STT for different schemes:
Here is the list of STT for different schemes:
- Close-ended schemes and ETFs: Usually 0.001% of the traded value
- Open-ended equity-oriented schemes: 0.25% of the traded value
- Debt Mutual Fund Units: No any STT
Important Points To Consider To Invest In Mutual Funds
Next, after understanding how to invest in mutual funds and the costs involved, you need to choose the correct funds that align with your financial goals. Listed below are a few crucial points that you should consider before investing in mutual funds.
1. Investment Goals
Investors must be well aware of their long-term investment goals such that they can make thoughtful financial decisions. Be clear about why you are saving money. It could be for retirement, buying a house, or your child’s education. Knowing your goal helps you plan better and stay focused.
2. Risk-appetite
Another important factor to take into consideration before investing your hard-earned money is your risk appetite. Remember, every investment has risks. Schemes with high returns usually have higher risks. If you can take more risk and want high returns, choose equity schemes.

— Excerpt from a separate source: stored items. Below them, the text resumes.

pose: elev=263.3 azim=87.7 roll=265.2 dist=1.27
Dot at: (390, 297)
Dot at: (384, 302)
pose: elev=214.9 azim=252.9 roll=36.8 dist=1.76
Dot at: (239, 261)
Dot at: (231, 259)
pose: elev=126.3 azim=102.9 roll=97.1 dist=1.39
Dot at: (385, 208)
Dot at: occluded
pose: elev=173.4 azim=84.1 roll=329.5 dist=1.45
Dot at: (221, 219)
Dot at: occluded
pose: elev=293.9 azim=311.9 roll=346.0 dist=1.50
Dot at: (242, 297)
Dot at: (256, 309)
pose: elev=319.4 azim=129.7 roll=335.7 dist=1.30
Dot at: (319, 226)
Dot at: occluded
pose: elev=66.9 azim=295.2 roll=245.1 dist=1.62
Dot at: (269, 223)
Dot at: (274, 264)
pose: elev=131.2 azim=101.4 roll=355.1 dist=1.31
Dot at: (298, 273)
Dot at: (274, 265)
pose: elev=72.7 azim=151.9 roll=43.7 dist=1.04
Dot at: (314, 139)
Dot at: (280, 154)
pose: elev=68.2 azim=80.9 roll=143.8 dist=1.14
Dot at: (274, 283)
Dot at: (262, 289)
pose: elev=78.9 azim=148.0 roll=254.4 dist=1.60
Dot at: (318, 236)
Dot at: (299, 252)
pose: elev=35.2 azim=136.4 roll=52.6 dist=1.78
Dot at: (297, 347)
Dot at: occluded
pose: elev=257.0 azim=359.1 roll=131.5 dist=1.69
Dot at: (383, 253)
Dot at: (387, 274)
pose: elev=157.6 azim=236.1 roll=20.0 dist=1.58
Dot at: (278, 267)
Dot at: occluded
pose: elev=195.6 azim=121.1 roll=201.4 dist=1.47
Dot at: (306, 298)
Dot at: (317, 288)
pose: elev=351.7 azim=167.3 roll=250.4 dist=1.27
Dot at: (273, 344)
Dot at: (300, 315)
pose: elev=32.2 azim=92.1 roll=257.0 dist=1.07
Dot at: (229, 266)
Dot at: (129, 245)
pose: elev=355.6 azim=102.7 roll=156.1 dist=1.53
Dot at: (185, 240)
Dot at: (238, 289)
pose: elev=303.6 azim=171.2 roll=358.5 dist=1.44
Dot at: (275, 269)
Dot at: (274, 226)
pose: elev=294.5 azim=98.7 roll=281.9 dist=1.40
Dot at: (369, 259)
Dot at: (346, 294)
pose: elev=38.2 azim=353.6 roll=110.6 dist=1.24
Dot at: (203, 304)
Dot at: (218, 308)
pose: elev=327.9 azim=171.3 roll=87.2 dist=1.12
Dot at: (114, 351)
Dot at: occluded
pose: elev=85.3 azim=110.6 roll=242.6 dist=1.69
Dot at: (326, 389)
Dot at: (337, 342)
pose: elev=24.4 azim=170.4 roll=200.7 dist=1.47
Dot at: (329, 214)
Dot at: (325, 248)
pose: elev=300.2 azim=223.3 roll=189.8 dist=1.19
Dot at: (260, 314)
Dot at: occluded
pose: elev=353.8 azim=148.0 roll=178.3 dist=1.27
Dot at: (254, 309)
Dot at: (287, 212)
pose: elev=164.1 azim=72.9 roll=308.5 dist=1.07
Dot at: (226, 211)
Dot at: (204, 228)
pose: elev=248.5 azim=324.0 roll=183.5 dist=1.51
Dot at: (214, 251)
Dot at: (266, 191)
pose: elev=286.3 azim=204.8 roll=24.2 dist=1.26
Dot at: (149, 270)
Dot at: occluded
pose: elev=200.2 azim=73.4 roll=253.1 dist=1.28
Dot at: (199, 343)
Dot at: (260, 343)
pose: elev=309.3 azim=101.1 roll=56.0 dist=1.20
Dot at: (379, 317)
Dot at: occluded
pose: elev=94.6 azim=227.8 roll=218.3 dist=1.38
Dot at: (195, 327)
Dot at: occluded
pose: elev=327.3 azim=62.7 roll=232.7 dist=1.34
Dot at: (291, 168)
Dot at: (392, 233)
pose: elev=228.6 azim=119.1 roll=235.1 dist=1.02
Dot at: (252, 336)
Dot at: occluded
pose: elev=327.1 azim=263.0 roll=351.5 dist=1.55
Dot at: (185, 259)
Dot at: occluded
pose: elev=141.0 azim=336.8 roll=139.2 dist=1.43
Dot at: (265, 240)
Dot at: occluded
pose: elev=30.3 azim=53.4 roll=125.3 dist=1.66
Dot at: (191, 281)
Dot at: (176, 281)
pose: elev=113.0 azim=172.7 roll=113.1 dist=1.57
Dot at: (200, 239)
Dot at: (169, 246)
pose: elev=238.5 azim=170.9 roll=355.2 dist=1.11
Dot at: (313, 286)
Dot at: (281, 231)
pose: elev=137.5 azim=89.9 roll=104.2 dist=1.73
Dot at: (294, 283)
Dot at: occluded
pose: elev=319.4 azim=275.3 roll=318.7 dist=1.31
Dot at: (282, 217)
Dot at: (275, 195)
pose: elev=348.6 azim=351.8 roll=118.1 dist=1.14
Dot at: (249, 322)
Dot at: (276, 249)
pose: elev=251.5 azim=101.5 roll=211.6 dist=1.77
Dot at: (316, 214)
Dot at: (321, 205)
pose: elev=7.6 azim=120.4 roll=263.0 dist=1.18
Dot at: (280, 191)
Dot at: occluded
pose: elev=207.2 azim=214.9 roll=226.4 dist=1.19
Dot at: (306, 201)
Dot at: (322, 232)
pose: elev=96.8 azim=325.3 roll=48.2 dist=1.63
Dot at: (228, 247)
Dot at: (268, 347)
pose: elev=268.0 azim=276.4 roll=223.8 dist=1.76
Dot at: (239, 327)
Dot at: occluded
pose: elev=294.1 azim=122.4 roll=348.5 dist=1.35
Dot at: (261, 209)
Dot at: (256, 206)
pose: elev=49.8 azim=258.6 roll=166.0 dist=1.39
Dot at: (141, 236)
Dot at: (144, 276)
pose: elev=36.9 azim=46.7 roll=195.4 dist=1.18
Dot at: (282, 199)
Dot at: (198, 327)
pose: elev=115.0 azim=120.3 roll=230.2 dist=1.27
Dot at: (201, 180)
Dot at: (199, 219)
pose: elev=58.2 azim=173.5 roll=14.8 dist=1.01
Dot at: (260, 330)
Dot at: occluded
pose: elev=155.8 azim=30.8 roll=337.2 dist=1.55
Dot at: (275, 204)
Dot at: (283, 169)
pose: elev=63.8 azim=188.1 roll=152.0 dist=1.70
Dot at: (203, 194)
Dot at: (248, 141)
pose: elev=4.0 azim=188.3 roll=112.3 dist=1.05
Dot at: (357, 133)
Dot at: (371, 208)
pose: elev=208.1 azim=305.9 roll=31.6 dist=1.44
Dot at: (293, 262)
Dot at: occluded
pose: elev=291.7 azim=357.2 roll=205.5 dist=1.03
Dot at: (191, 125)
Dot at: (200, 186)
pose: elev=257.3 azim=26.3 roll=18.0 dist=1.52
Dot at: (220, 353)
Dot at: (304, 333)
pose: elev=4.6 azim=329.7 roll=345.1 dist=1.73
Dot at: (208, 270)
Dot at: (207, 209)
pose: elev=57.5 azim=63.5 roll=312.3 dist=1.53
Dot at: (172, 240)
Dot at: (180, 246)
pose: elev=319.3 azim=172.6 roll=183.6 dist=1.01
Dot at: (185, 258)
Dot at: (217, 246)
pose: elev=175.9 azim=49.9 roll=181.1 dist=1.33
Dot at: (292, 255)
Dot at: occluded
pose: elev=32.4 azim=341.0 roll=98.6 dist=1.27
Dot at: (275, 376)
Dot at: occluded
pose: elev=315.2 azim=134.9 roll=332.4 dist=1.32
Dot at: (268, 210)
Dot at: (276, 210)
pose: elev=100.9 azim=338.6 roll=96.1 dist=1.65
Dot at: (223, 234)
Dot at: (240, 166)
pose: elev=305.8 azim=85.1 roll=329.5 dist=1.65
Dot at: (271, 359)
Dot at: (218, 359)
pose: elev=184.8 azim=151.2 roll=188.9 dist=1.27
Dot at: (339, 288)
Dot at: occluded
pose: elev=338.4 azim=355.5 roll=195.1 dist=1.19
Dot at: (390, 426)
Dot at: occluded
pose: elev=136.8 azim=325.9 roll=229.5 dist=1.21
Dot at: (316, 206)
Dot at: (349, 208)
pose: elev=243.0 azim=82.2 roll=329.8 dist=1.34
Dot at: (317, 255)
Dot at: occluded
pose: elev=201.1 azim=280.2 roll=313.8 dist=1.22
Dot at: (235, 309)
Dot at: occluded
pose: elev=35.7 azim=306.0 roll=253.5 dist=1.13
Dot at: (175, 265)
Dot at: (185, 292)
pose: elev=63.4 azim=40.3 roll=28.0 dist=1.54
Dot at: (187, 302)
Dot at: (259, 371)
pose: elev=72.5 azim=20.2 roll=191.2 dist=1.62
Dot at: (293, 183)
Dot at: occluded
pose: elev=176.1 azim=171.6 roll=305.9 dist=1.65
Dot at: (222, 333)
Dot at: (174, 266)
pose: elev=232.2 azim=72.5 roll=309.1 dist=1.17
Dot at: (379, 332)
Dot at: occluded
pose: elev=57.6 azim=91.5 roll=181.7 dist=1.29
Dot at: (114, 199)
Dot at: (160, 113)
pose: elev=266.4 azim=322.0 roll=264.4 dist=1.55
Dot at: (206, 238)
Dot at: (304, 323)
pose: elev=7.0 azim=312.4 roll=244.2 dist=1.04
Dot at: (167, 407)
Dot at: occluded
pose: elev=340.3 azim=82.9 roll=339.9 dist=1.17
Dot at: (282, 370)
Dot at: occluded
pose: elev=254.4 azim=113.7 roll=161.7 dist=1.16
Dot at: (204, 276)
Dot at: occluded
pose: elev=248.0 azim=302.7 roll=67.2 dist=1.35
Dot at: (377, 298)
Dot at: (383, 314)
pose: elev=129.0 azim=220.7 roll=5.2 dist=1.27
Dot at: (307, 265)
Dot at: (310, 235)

If you prefer lower risk and are okay with moderate returns, debt schemes are a better choice. Pick what matches your goals and comfort with risk.
3. Investment Amount
Your investment amount depends on several factors such as your financial goals, risk tolerance, investment horizon, and most importantly your current financial situation. Make sure you invest at least 20% of your income to secure your future and achieve your desired financial goals.
4. Liquidity Factors
Generally, mutual funds are liquid funds which means you can withdraw any time you feel the need. However, some mutual funds come with a lock-in period allowing you to withdraw your money only after a certain period. Therefore, it is always advisable to evaluate every factor associated with mutual funds before making any commitment.
5. Tax implications
Last but not least, make sure you learn about the various kinds of tax implications and the costs associated with mutual funds. This will help you to make thoughtful decisions while picking the right funds to reach your financial goals.
Conclusion
With so many investment options available, investing in mutual funds is one of the best and most practical ways to make money in the long run. Even those who aren’t financially savvy are choosing to invest in mutual funds to leverage their benefits, making it a popular choice for beginners and seasoned investors alike.
The key benefits of mutual funds include that they are being managed by professional fund managers and facilitate risk – diversification in one’s portfolio. However, it requires thoughtful planning and informed decision-making abilities to pick the right funds that align with your financial goal.
By following any of the above-listed strategies, you can confidently start your journey to invest in mutual funds. Keep in mind that each investor’s goal is unique, therefore take your time, research thoroughly, and seek professional help whenever you feel the need.